> [What the task requires] Nothing is needed except the lines below that run from the one with "Promptkatalog verwenden." through the one with "Maak een afspraak", repeated exactly.

Material shown: Begin

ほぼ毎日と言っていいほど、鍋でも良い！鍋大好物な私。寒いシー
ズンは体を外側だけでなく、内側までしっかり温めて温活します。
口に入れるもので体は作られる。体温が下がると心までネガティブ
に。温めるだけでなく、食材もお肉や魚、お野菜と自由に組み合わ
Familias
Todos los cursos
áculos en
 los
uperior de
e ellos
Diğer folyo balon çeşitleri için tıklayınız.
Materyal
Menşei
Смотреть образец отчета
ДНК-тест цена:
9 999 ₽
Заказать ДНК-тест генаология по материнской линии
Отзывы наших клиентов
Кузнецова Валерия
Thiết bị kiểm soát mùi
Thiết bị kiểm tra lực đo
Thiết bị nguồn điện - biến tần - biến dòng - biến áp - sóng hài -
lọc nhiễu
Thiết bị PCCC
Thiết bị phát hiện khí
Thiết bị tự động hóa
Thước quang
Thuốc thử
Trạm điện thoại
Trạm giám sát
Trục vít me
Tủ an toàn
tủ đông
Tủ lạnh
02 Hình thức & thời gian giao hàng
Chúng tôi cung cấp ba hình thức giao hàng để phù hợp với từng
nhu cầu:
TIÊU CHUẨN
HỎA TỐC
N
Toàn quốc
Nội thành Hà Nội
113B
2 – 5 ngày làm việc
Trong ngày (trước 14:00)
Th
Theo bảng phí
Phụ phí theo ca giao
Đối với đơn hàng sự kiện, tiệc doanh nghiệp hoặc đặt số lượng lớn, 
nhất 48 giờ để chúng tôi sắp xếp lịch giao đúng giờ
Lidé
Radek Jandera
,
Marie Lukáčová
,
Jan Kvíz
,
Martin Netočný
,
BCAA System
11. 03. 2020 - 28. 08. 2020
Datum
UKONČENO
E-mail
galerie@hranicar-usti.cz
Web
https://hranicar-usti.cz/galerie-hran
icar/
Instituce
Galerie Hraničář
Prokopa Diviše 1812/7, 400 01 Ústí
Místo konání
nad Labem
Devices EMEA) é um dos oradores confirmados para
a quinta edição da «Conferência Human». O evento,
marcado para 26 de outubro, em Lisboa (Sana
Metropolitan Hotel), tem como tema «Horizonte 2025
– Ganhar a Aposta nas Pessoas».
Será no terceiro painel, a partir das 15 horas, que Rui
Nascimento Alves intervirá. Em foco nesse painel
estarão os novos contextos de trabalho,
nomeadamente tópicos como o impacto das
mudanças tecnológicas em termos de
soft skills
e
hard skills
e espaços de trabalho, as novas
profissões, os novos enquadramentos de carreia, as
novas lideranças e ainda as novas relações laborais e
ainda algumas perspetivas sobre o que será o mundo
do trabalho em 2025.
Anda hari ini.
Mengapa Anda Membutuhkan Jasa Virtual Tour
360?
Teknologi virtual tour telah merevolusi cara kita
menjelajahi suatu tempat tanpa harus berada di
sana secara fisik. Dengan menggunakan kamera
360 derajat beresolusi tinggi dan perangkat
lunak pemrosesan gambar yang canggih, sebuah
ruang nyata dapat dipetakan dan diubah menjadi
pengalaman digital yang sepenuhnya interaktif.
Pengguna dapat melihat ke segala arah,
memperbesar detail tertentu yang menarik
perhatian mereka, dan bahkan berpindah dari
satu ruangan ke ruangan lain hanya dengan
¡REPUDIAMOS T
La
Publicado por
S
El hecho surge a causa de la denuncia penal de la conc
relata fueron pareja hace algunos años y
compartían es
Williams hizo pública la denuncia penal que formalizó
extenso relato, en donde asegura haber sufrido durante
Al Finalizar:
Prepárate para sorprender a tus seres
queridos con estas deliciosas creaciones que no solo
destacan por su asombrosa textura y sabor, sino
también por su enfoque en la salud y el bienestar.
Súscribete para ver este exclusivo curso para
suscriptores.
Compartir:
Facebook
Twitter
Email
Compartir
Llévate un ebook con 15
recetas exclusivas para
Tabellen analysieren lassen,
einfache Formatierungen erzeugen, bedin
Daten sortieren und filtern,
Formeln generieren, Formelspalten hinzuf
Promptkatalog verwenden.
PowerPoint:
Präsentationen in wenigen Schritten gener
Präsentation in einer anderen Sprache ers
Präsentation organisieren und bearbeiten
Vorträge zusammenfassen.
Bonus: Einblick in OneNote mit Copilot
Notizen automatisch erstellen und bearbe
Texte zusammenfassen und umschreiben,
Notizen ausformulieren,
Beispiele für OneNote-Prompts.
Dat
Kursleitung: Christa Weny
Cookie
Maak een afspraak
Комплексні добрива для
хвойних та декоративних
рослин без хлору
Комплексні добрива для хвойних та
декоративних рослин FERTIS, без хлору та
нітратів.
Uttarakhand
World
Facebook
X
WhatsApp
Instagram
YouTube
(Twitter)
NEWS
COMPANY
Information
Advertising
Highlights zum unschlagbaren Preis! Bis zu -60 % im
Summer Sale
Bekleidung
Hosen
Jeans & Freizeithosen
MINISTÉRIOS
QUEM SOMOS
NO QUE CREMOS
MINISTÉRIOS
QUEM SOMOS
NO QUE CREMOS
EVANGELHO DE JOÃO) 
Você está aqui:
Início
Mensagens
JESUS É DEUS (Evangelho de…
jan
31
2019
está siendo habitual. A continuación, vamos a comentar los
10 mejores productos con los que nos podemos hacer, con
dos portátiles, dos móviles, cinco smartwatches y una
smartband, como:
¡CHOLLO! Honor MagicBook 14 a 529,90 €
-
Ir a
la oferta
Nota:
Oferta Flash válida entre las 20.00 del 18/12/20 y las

Material shown: End

> [Exercise response]
Promptkatalog verwenden.
PowerPoint:
Präsentationen in wenigen Schritten gener
Präsentation in einer anderen Sprache ers
Präsentation organisieren und bearbeiten
Vorträge zusammenfassen.
Bonus: Einblick in OneNote mit Copilot
Notizen automatisch erstellen und bearbe
Texte zusammenfassen und umschreiben,
Notizen ausformulieren,
Beispiele für OneNote-Prompts.
Dat
Kursleitung: Christa Weny
Cookie
Maak een afspraak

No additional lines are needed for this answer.